Not as many ladies as Kirk, but at least he didn't use his psychic powers to get them.
A captain is only as good as his second in command. Kirk had Spock, which allowed him to be a little more cavalier. Picard had Riker. I wasn’t sure what to make of Riker at first. He was very much like Kirk, had some McCoy mixed in, and a splash of Spock. This helped set him apart from most other characters in Star Trek. Riker was very protective of his captain and the crew, and made sure that he went out of his way to protect them. This allowed Picard to be measured, as more often than not Riker was buying him time.
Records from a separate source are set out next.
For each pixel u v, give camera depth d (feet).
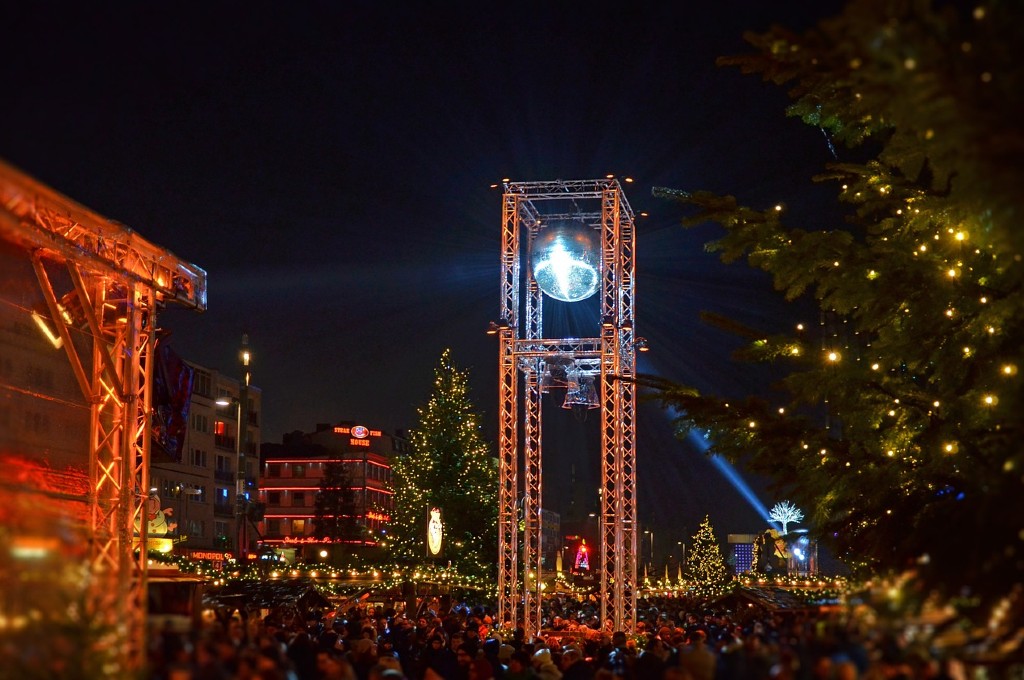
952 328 33.50
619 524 87.04
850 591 27.48
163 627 27.14
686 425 37.68
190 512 216.13
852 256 33.99
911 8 19.74
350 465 328.08
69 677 22.27
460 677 52.60
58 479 51.72
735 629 39.45
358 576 107.04
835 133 34.14
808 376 34.78
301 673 38.75
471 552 148.97
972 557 21.02
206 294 59.47
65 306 52.90
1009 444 25.36
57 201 44.78
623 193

As the show went on, it began to feel like it revolved around Riker’s personal growth more than anyone else, but honestly that would be selling the other characters a little short.
So who to focus on next? Should I write about the logically impressive Data? What about the primordial Worf? The short lived but personal favorite Tasha Yar? Either of the Crushers? Love struck La Forge? Or Deanna Troi? How about the characters who showed up every now and then like nerves of steel Ro Laren, the ever insightful Guinan, or the always great Reginald Barclay? And that’s when it hit me. The Next Generation had a crew of depth. They weren’t all on the bridge. They were behind the scenes, running their day to day ops. They were integral, not necessarily on screen, but they added so much character to the crew. This show was more than just the away team commanded by its captain, it's also the people who made sure the away team made it home to a safe and secure ship. They were all important, and I could not limit the crew to just a single third entry.
And what of O'Brien, Gowron and the ever great Q?
Finally, let me talk of the most important part of the show, the Enterprise D. This ship was cool. From holodecks to Ten Forward to detachable saucer sections, the Enterprise D was a true upgrade to the original show’s Enterprise. It was huge, had families living in it, a crew of many species, races, and ethnicities living within, and the ship complimented them all nicely. The Enterprise may hold a very special place in my heart, but the Enterprise D showed a very cool, and very natural evolution of a beloved ship.
Star Trek the Next Generation was great. Its cast gave the show a level of respect to the mythos, while maintaining a level of light heartedness that was needed for a prime time sci-fi show. It was fun, emotional, and questioned not just human to human relations, but how we, as a species, fair in a universe where there are many different species all trying to exist within the same plane. It was the logical next step from the Original Series, and I think Jim Kirk would be very proud of the Enterprise D’s captain and her crew. So what’s next? I guess it time to travel Deep, into Space. 9! … Get it? It’s Deep Space 9 time.
Well captain, I await your adventures in space.